Another example is a project under development in Hawaii in which ENGIE has joined forces with Agicon LLC to identify possible synergies between photovoltaics and agriculture. One of its recommendations is to use an indigenous native shrub, the Psydrax odorata as a windbreak.
Biomass fuels also have a role to play in the energy transition, in fact some steel blast furnaces are already powered by eucalyptus charcoal instead of coke. Although this principle is hard to replicate in every context, it remains an active field of research and in this respect the BioVive project led by ENGIE is emblematic (see box above).
Industrial symbiosis can also be a means to achieving carbon neutrality. It consists in converting the waste or by-products (material or energy) of one industry or process into the resources needed by another. This concept seems to be difficult to roll out on a large scale, although there have been some resounding successes. Thanks to its part in the Be-Circle project, ENGIE is contributing to the research effort to remove barriers and unlock the potential of the circular economy within a given geographic area.

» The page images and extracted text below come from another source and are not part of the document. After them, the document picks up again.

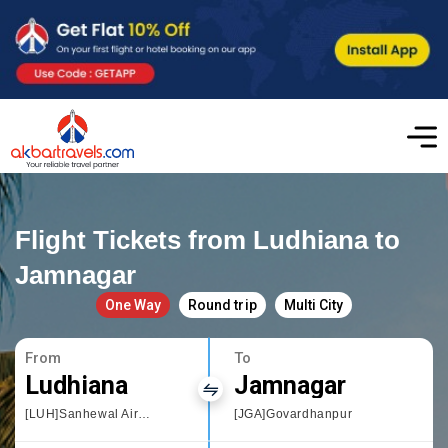
Flight Tickets from Ludhiana to
Jamnagar
One Way
Round trip
Multi City
From
To
Ludhiana
Jamnagar
[LUH]Sanhewal Airport
[JGA]Govardhanpur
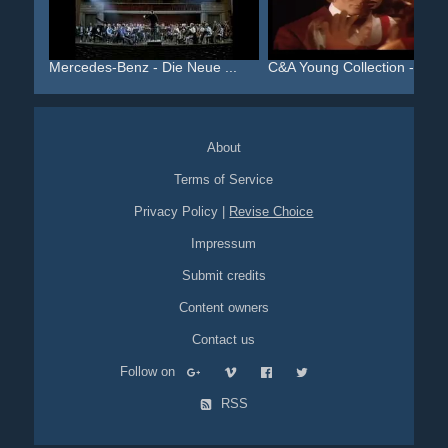
Mercedes-Benz - Die Neue ...
C&A Young Collection - Al...
About
Terms of Service
Privacy Policy
|
Revise Choice
Impressum
Submit credits
Content owners
Contact us
Follow on
RSS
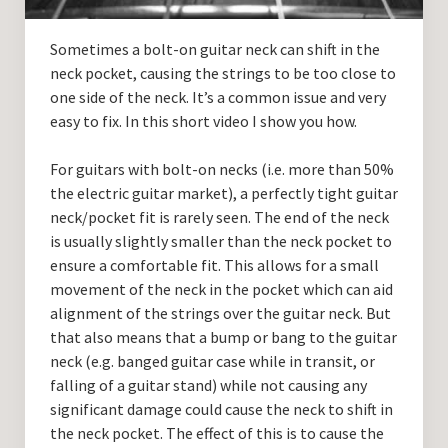
Guitar Lessons with DrKev
Sometimes a bolt-on guitar neck can shift in the
Prices and Booking Info
neck pocket, causing the strings to be too close to
Testimonials
one side of the neck. It’s a common issue and very
easy to fix. In this short video I show you how.
Contacting DrKev
For guitars with bolt-on necks (i.e. more than 50%
the electric guitar market), a perfectly tight guitar
neck/pocket fit is rarely seen. The end of the neck
is usually slightly smaller than the neck pocket to
ensure a comfortable fit. This allows for a small
movement of the neck in the pocket which can aid
alignment of the strings over the guitar neck. But
that also means that a bump or bang to the guitar
neck (e.g. banged guitar case while in transit, or
falling of a guitar stand) while not causing any
significant damage could cause the neck to shift in
the neck pocket. The effect of this is to cause the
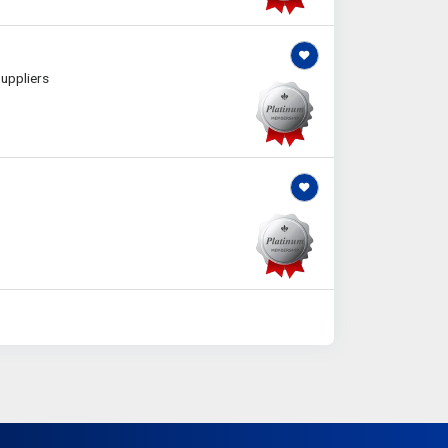
uppliers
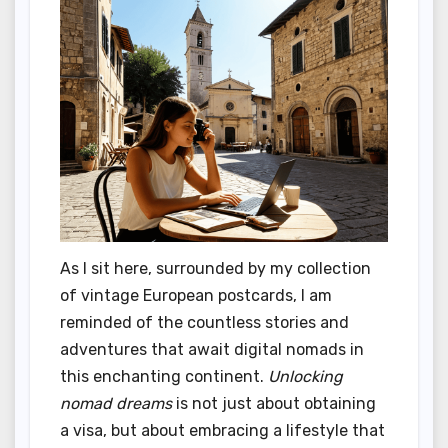
As I sit here, surrounded by my collection
of vintage European postcards, I am
reminded of the countless stories and
adventures that await digital nomads in
this enchanting continent.
Unlocking
nomad dreams
is not just about obtaining
a visa, but about embracing a lifestyle that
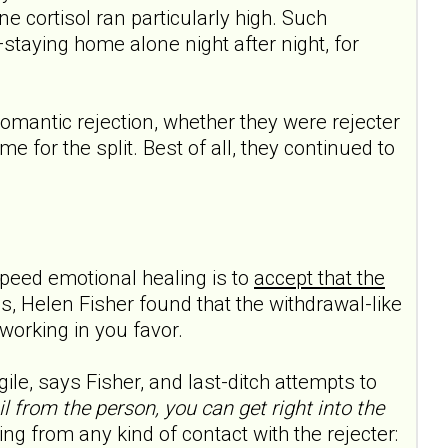
e cortisol ran particularly high. Such
—staying home alone night after night, for
omantic rejection, whether they were rejecter
e for the split. Best of all, they continued to
speed emotional healing is to
accept that the
s, Helen Fisher found that the withdrawal-like
 working in you favor.
ile, says Fisher, and last-ditch attempts to
l from the person, you can get right into the
 from any kind of contact with the rejecter:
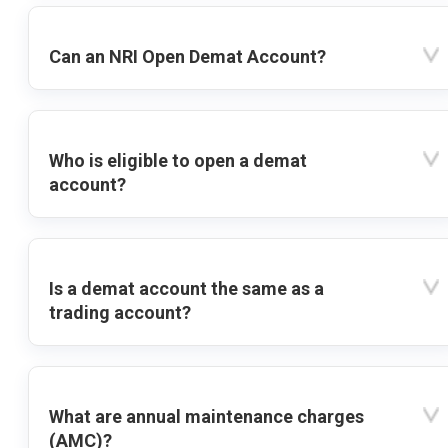
Can an NRI Open Demat Account?
Who is eligible to open a demat
account?
Is a demat account the same as a
trading account?
What are annual maintenance charges
(AMC)?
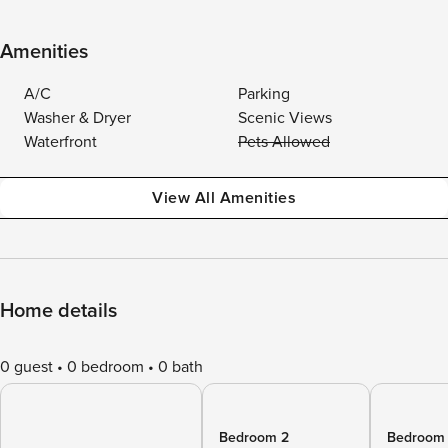
Amenities
A/C
Parking
Washer & Dryer
Scenic Views
Waterfront
Pets Allowed
View All Amenities
Home details
0 guest
0 bedroom
0 bath
Bedroom 2
Bedroom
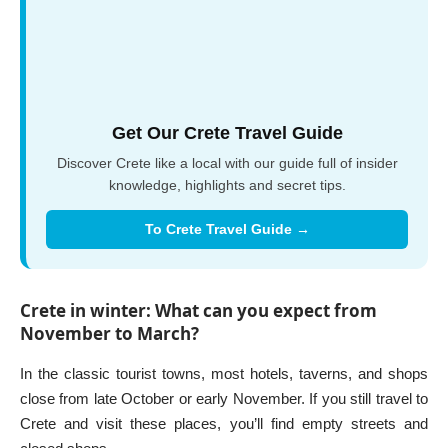
Get Our Crete Travel Guide
Discover Crete like a local with our guide full of insider
knowledge, highlights and secret tips.
To Crete Travel Guide →
Crete in winter: What can you expect from
November to March?
In the classic tourist towns, most hotels, taverns, and shops
close from late October or early November. If you still travel to
Crete and visit these places, you’ll find empty streets and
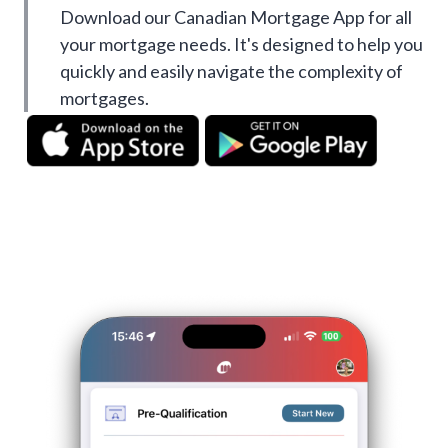
Download our Canadian Mortgage App for all
your mortgage needs. It's designed to help you
quickly and easily navigate the complexity of
mortgages.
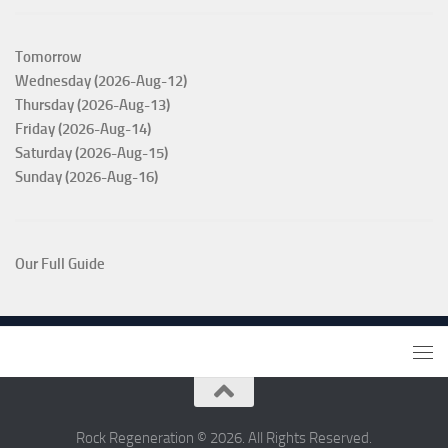
Tomorrow
Wednesday (2026-Aug-12)
Thursday (2026-Aug-13)
Friday (2026-Aug-14)
Saturday (2026-Aug-15)
Sunday (2026-Aug-16)
Our Full Guide
Rock Regeneration © 2026. All Rights Reserved.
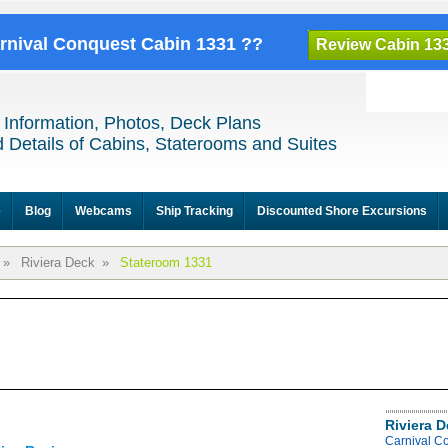
arnival Conquest Cabin 1331 ??
Review Cabin 13
 Information, Photos, Deck Plans
 Details of Cabins, Staterooms and Suites
e
Blog
Webcams
Ship Tracking
Discounted Shore Excursions
»
Riviera Deck
»
Stateroom 1331
Riviera 
Carnival C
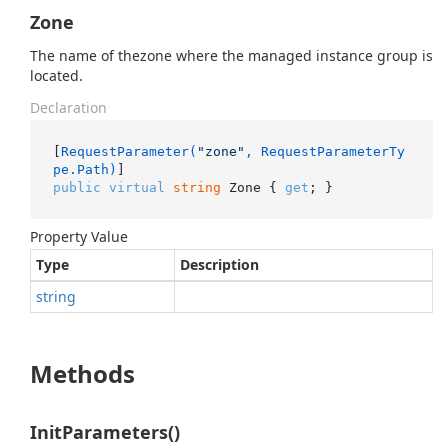
Zone
The name of thezone where the managed instance group is
located.
Declaration
[
RequestParameter(
"zone"
, RequestParameterTy
pe.Path)
public
virtual
string
 Zone { 
get
; }
Property Value
Type
Description
string
Methods
InitParameters()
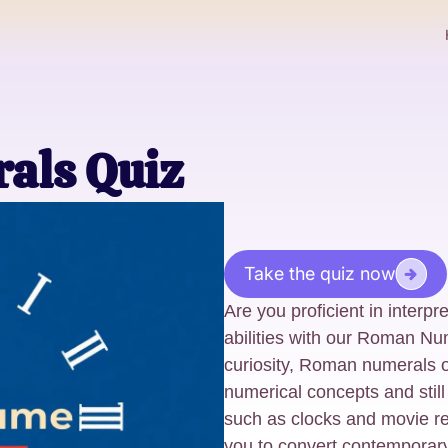
als Quiz
Take the quiz now
Are you proficient in interp
abilities with our Roman Nu
curiosity, Roman numerals o
numerical concepts and stil
such as clocks and movie rel
you to convert contempora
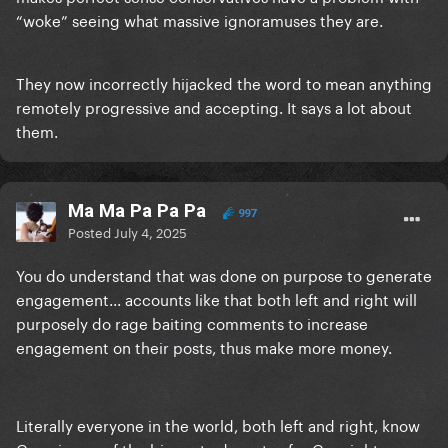
“woke” seeing what massive ignoramuses they are.
They now incorrectly hijacked the word to mean anything
remotely progressive and accepting. It says a lot about
them.
Ma Ma Pa Pa Pa
997
Posted
July 4, 2025
You do understand that was done on purpose to generate
engagement... accounts like that both left and right will
purposely do rage baiting comments to increase
engagement on their posts, thus make more money.
Literally everyone in the world, both left and right, know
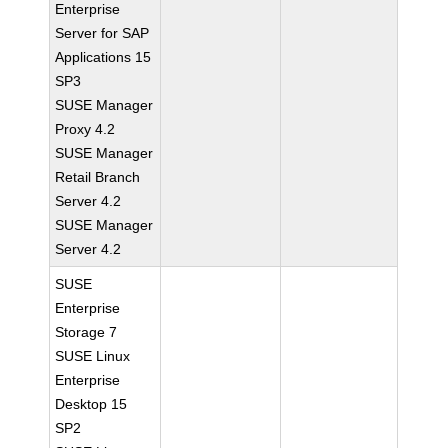
Enterprise
Server for SAP
Applications 15
SP3
SUSE Manager
Proxy 4.2
SUSE Manager
Retail Branch
Server 4.2
SUSE Manager
Server 4.2
SUSE
Enterprise
Storage 7
SUSE Linux
Enterprise
Desktop 15
SP2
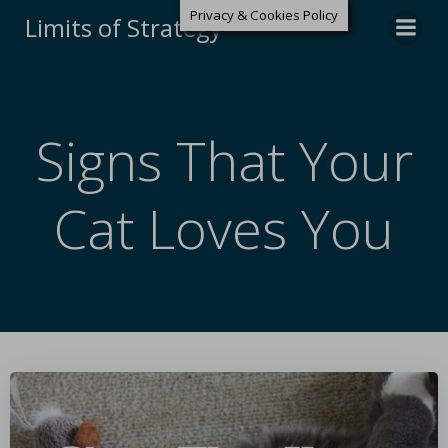
Privacy & Cookies Policy
Limits of Strategy
Signs That Your
Cat Loves You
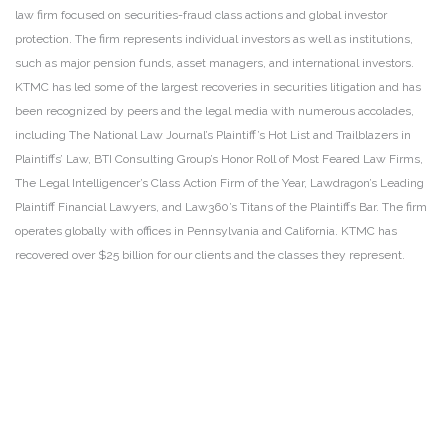
law firm focused on securities-fraud class actions and global investor
protection. The firm represents individual investors as well as institutions,
such as major pension funds, asset managers, and international investors.
KTMC has led some of the largest recoveries in securities litigation and has
been recognized by peers and the legal media with numerous accolades,
including The National Law Journal’s Plaintiff’s Hot List and Trailblazers in
Plaintiffs’ Law, BTI Consulting Group’s Honor Roll of Most Feared Law Firms,
The Legal Intelligencer’s Class Action Firm of the Year, Lawdragon’s Leading
Plaintiff Financial Lawyers, and Law360’s Titans of the Plaintiffs Bar. The firm
operates globally with offices in Pennsylvania and California. KTMC has
recovered over $25 billion for our clients and the classes they represent.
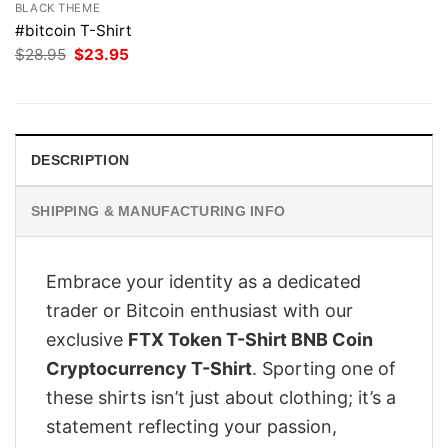
BLACK THEME
#bitcoin T-Shirt
Original
Current
$
28.95
$
23.95
price
price
was:
is:
$28.95.
$23.95.
DESCRIPTION
SHIPPING & MANUFACTURING INFO
Embrace your identity as a dedicated
trader or Bitcoin enthusiast with our
exclusive
FTX Token T-Shirt BNB Coin
Cryptocurrency T-Shirt
. Sporting one of
these shirts isn’t just about clothing; it’s a
statement reflecting your passion,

Finally, EIIs are particularly well suited to carbon capture solutions because their source of carbon emissions is centralised at a single location. More research is being carried out and an increasing number of pilot experiments are taking shape. The goal is twofold: to determine the most efficient carbon capture processes and to identify ways of reusing the CO2 to avoid it being released into the atmosphere.
Although this overview is far from exhaustive, it shows the wide variety of current approaches. It also illustrates the current and actual ambition to go beyond energy efficiency and move resolutely toward carbon neutrality. The challenges are still immense, but there are many promising avenues to explore. So that, one day, we will have a different perspective on the materials around us.
FROM VINE TO GLASS
If it is easy to recycle (50% of glass packaging is made from recycled glass), the high temperatures required to manufacture glass require a lot of energy. So how can we reduce the glass industry’s large carbon footprint? Three possible solutions exist, the first of which is to convert the production process to use electricity and notably renewable electricity. The second requires converting the furnaces (in particular the glass melting furnaces) so that they can use renewable fuels as an energy source. The third involves rethinking and intensifying production processes in terms of energy. Together with a consortium of companies that includes Xilowatt and glassmaker Verallia, ENGIE has decided to explore the second solution. BioVive is a joint project that aims to design a hollow glass melting furnace capable of burning syngas (CO, H2, CH4, etc.) produced by biomass gasification. A pilot scheme has demonstrated the feasibility of this carbon-free solution.
ENGIE is also continuing to work along these lines with the implementation of a decentralized biomethane production process (the Gaya project), which uses vineyard prunings to produce a renewable natural gas made from lignocellulosic biomass. Other solutions based on locally produced green hydrogen are being studied.